Department of Computer Science, Brown University, Providence, RI, USA.
Bioinformatics. 2018 Jul 1;34(13):i211-i217. doi: 10.1093/bioinformatics/bty286.
Current technologies for single-cell DNA sequencing require whole-genome amplification (WGA), as a single cell contains too little DNA for direct sequencing. Unfortunately, WGA introduces biases in the resulting sequencing data, including non-uniformity in genome coverage and high rates of allele dropout.

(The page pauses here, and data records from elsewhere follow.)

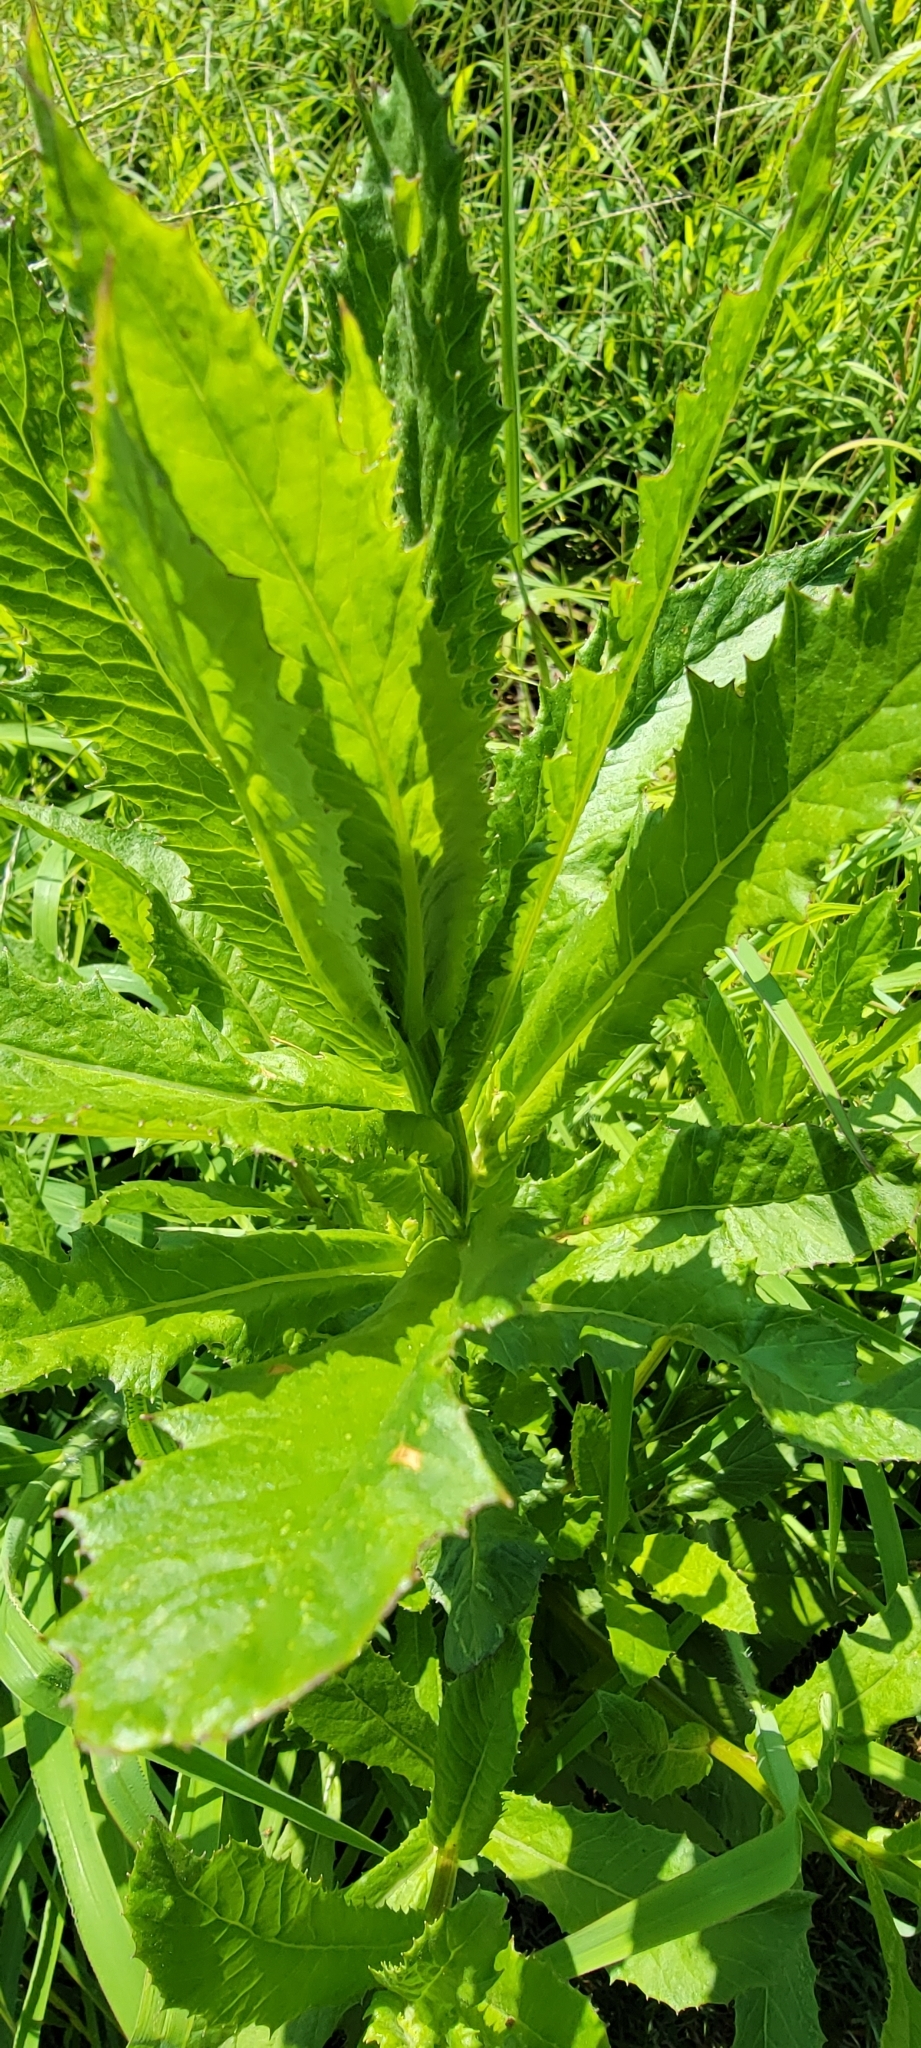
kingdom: Plantae
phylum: Tracheophyta
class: Magnoliopsida
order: Asterales
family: Asteraceae
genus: Erechtites
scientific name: Erechtites hieraciifolius
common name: American burnweed
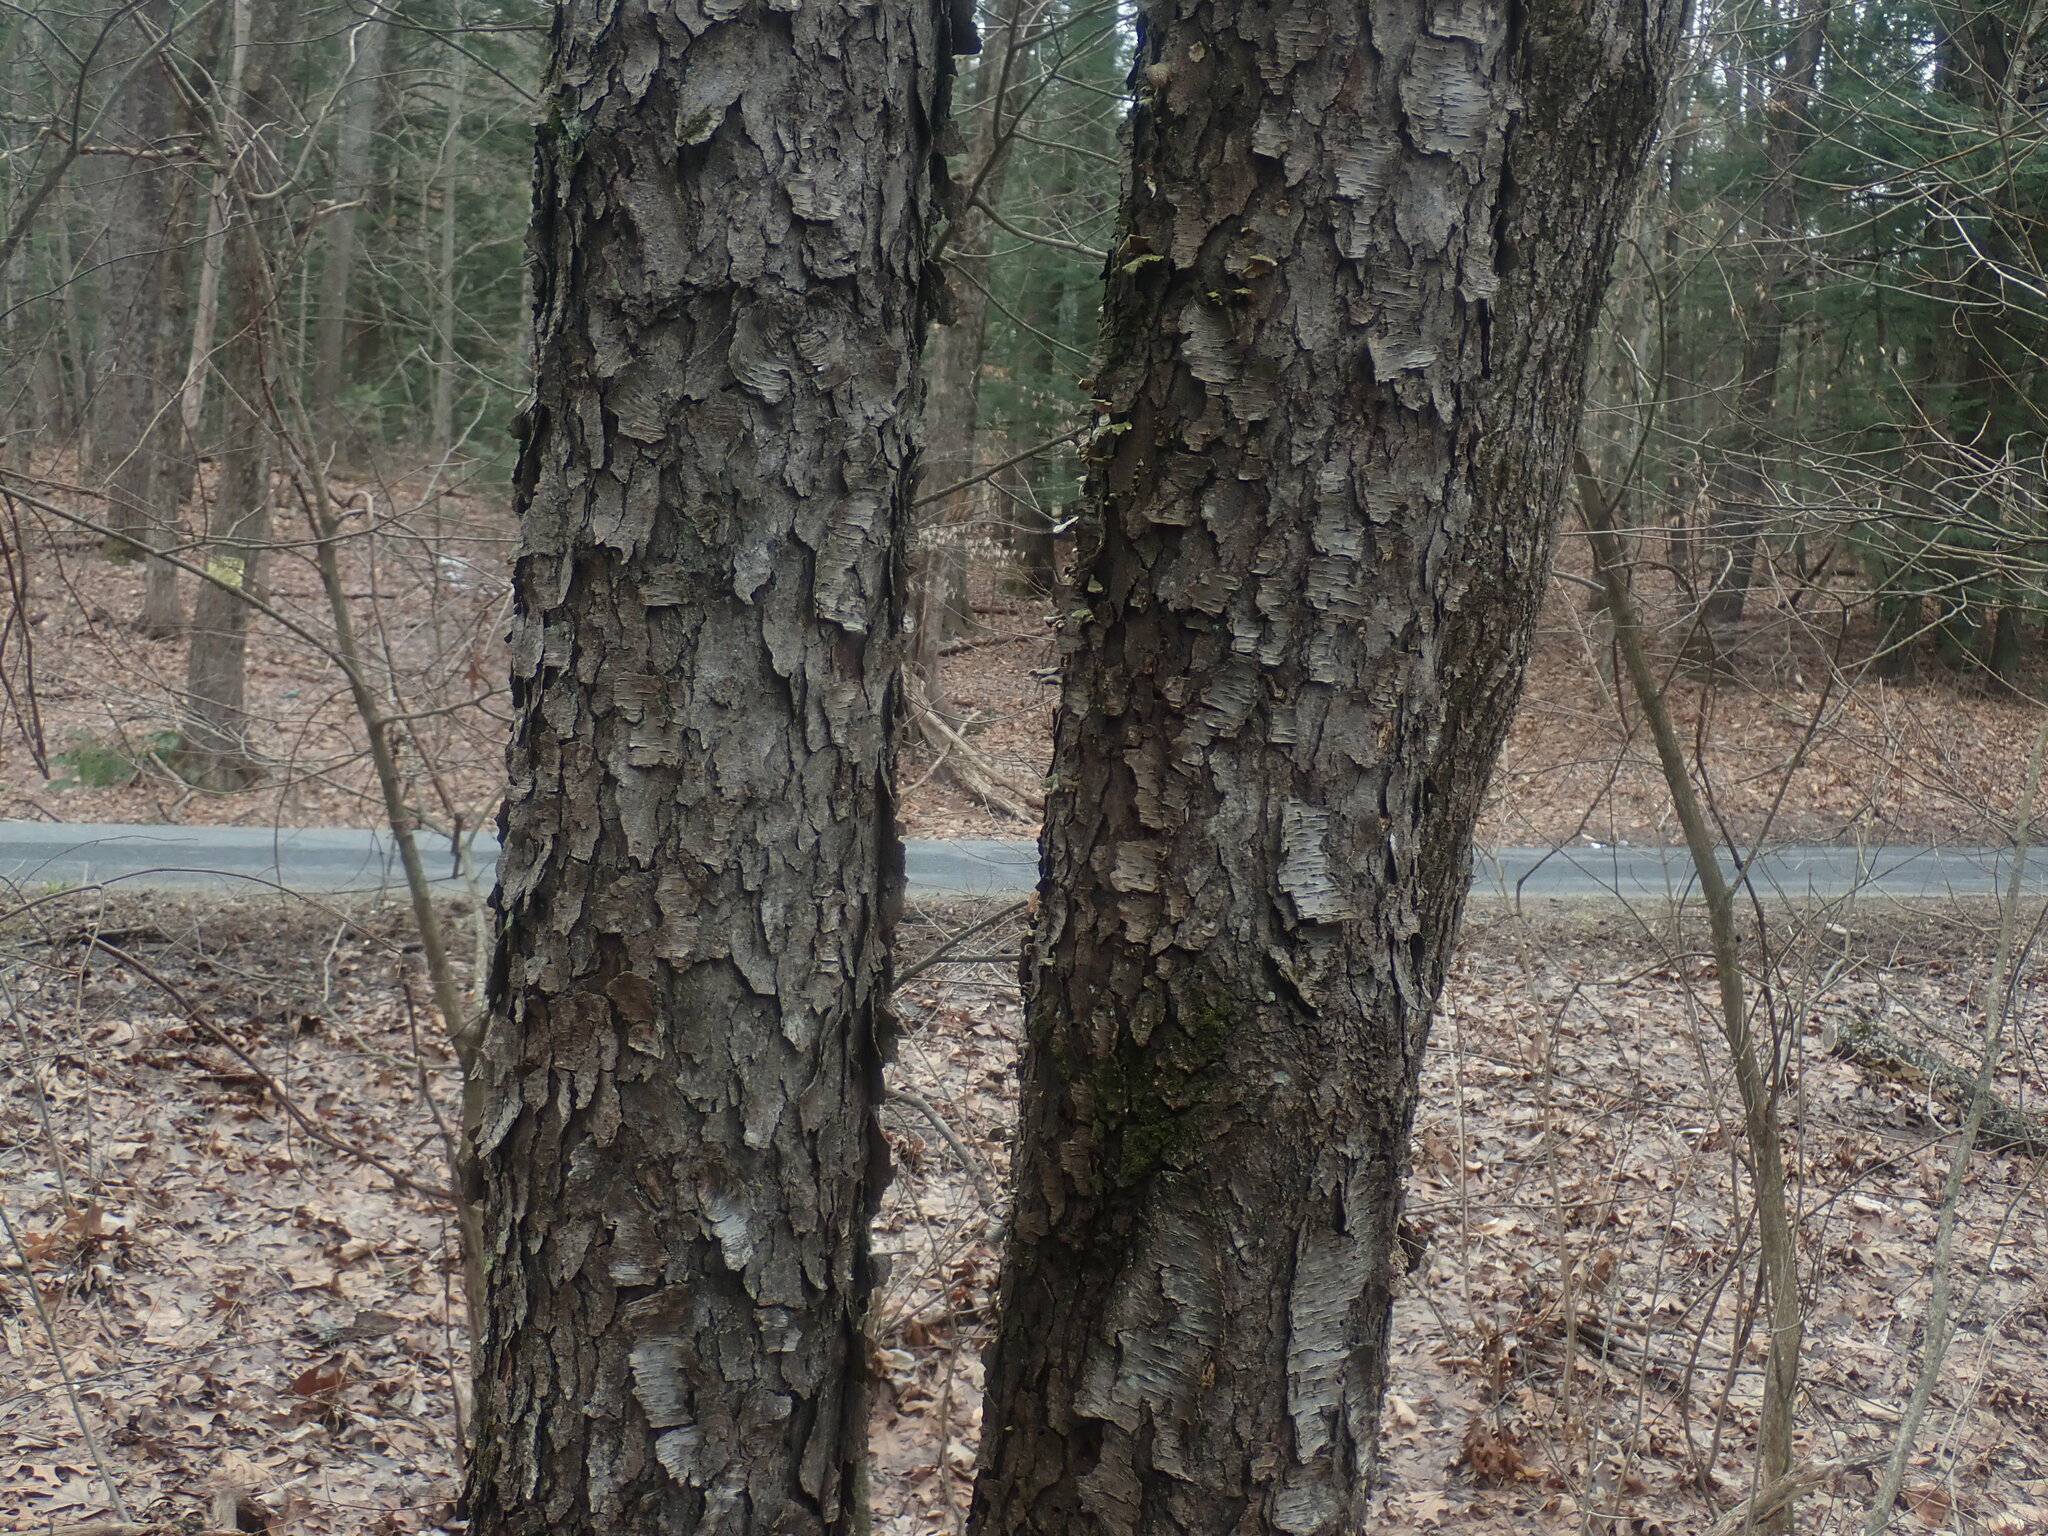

These biases complicate many downstream analyses, including the detection of genomic variants.
We show that amplification biases have a potential upside: long-range correlations in rates of allele dropout provide a signal for phasing haplotypes at the lengths of amplicons from WGA, lengths which are generally longer than than individual sequence reads. We describe a statistical test to measure concurrent allele dropout between single-nucleotide polymorphisms (SNPs) across multiple sequenced single cells. We use results of this test to perform haplotype assembly across a collection of single cells. We demonstrate that the algorithm predicts phasing between pairs of SNPs with higher accuracy than phasing from reads alone. Using whole-genome sequencing data from only seven neural cells, we obtain haplotype blocks that are orders of magnitude longer than with sequence reads alone (median length 10.2 kb versus 312 bp), with error rates <2%. We demonstrate similar advantages on whole-exome data from 16 cells, where we obtain haplotype blocks with median length 9.2 kb-comparable to typical gene lengths-compared with median lengths of 41 bp with sequence reads alone, with error rates <4%. Our algorithm will be useful for haplotyping of rare alleles and studies of allele-specific somatic aberrations.
Source code is available at https://www.github.com/raphael-group.
Supplementary data are available at Bioinformatics online.
目前用于单细胞 DNA 测序的技术需要全基因组扩增 (WGA),因为单个细胞中的 DNA 太少,无法直接测序。不幸的是,WGA 会在测序数据中引入偏差,包括基因组覆盖的不均匀性和等位基因缺失率高。这些偏差使许多下游分析变得复杂,包括基因组变异的检测。
我们表明,扩增偏差有一个潜在的好处:等位基因缺失率的长程相关性为 WGA 扩增产物的单倍型分相提供了信号,这些长度通常比单个序列读取长。我们描述了一种统计测试方法,用于测量多个测序单细胞中单核苷酸多态性 (SNP) 之间同时发生的等位基因缺失。我们使用该测试的结果在一组单细胞中进行单倍型组装。我们证明,该算法在预测 SNP 对之间的相位方面比单独使用读取的相位具有更高的准确性。仅使用来自七个神经细胞的全基因组测序数据,我们获得了比单独使用序列读取长几个数量级的单倍型块(中位数长度为 10.2kb 与 312bp),错误率<2%。我们在来自 16 个细胞的全外显子组数据上也证明了类似的优势,其中我们获得的单倍型块的中位数长度为 9.2kb-与典型基因长度相当-与单独使用序列读取时的中位数长度 41bp 相比,错误率<4%。我们的算法将有助于稀有等位基因的单倍型分析和等位基因特异性体细胞突变的研究。
源代码可在 https://www.github.com/raphael-group 上获得。
补充数据可在 Bioinformatics 在线获得。